# Can I use 4.9/4.8 versions of GCC to rebuild the world/kernel?



## r619 (Jun 16, 2013)

I've noticed that FreeBSD has gcc version 4.2.1 in its base system. (Quite a surprise: it's almost 6 years old!) Quick googling says that's because of GPL/BSD license controversy. But *I*'m wondering - are 4.9/4.8 versions technically supported for world/kernel compiling? Are they unstable like clang?


----------



## kpa (Jun 16, 2013)

I don't think they are supported at the moment.

clang(1) works fine for world/kernel building on 9.1-RELEASE and on 9-STABLE. On the HEAD branch (10-CURRENT in other words) things can be pretty broken at times. Read the freebsd-current mailing list if you intend to use the HEAD branch.


----------



## Crivens (Jun 16, 2013)

r619 said:
			
		

> I've noticed that FreeBSD has gcc version 4.2.1 in its base system. (Quite a surprise: it's almost 6 years old!) Quick googling says that's because of GPL/BSD license controversy. But *I*'m wondering - are 4.9/4.8 versions technically supported for world/kernel compiling? Are they unstable like clang?

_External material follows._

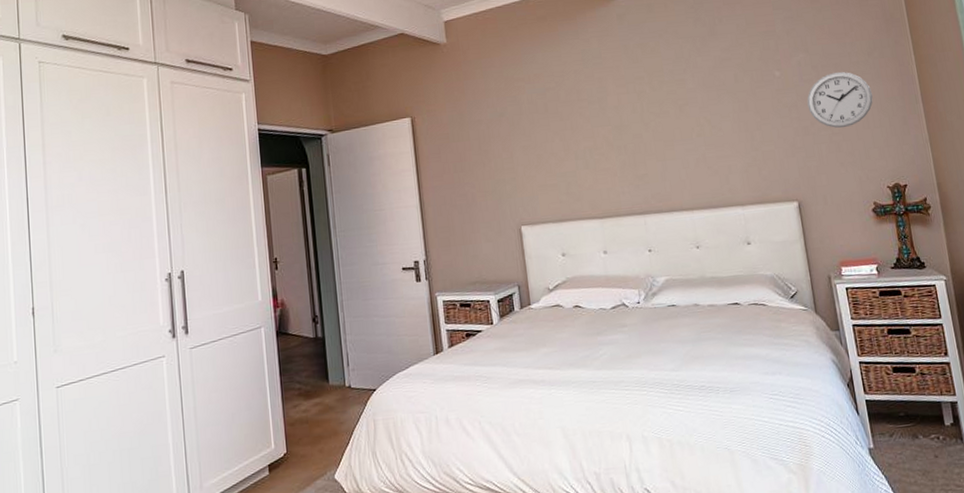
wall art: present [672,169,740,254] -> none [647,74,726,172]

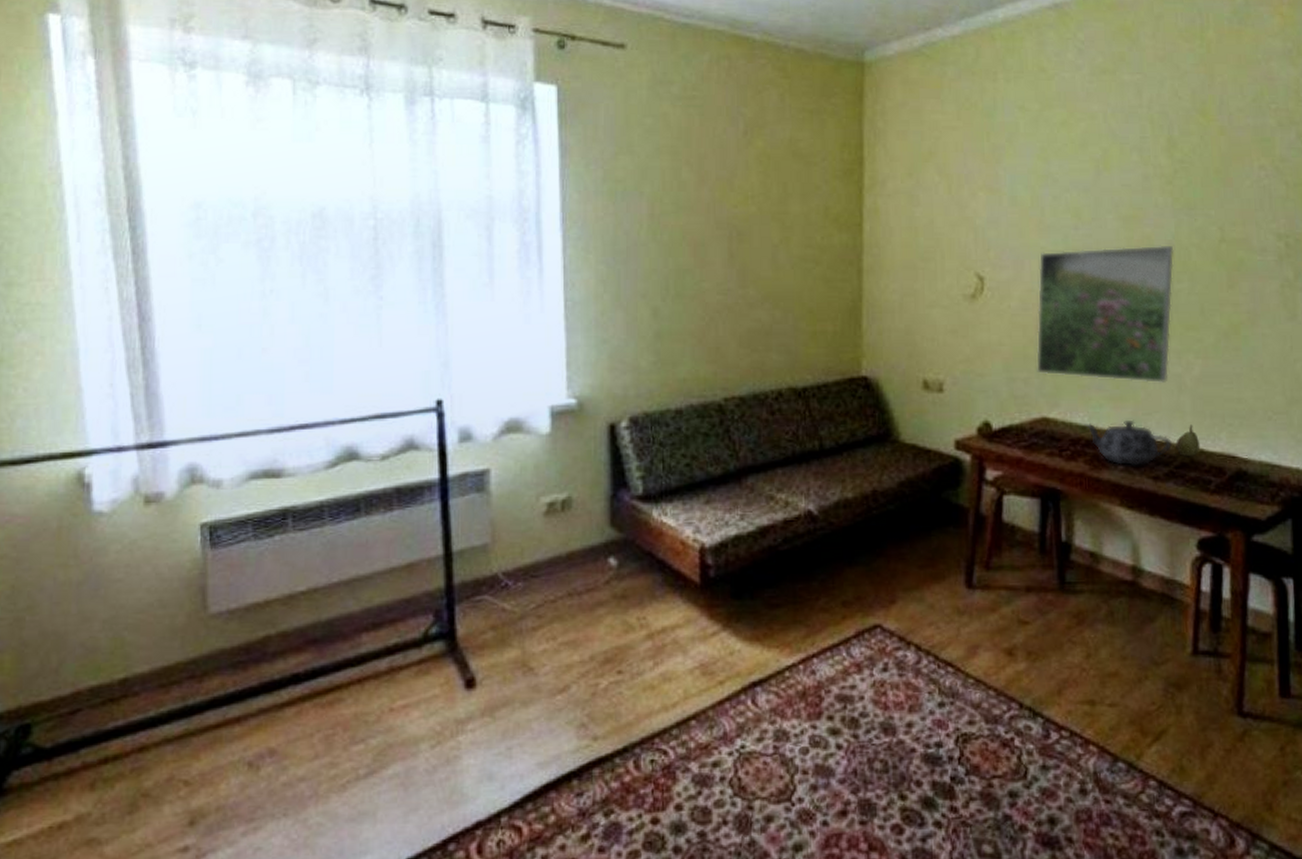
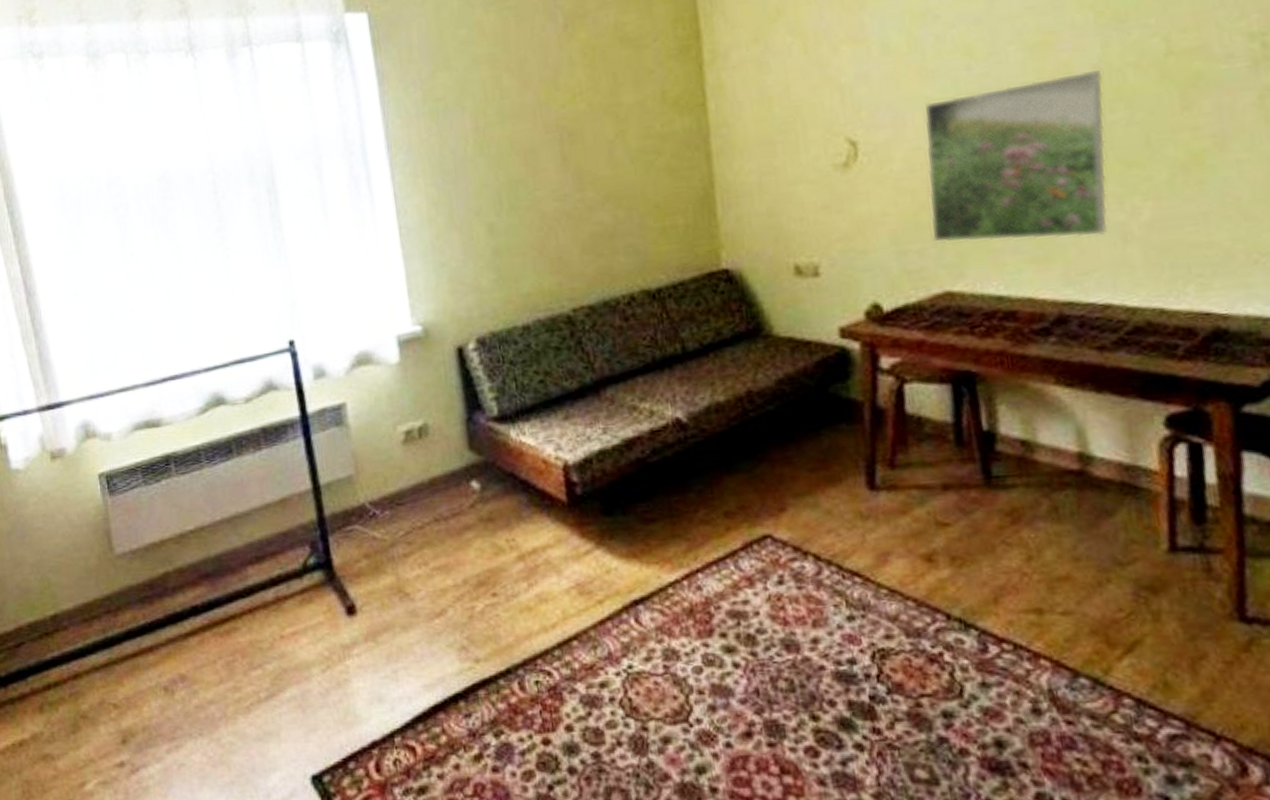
teapot: present [1084,419,1173,466] -> none [1000,282,1121,337]
fruit: present [1175,424,1201,457] -> none [1124,280,1160,320]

The link you gave is for potential bugs in the FreeBSD kernel, as the static analyse of LLVM reports them. These numbers do not indicate unstable elements in LLVM but point to places in the FreeBSD code which should be looked at.

You may try to use a newer GCC, but I reckon you would waste more time in experimenting in this as you will ever save by doing so, in case the newer GCC produces faster code.


----------



## pkubaj (Jun 16, 2013)

Nope, it IS supported. See https://wiki.freebsd.org/ExternalToolchain. Of course, you need 10-CURRENT for that.


----------



## jozze (Jun 22, 2013)

I think world builds fine. I was using lang/gcc48 a few months ago for both world and ports and I didn't find any problems with world, but some ports didn't build, so for those specific ports I had to use the default gcc-4.2 compiler.

Also, I think world builds fine with some pretty good optimizations (-O3, -ssse3, -sse4.1 and so on), though I wouldn't recommend it. If you want to try it, ask first on freebsd-hackers@freebsd.org, since I would expect more daring people, who like to walk on the edge of a knife, to hang out there.

The clang compiler works fine, actually very well! It really is lighter on resources. My system and ports are built with it whenever possible, and I didn't have any problems with it.


----------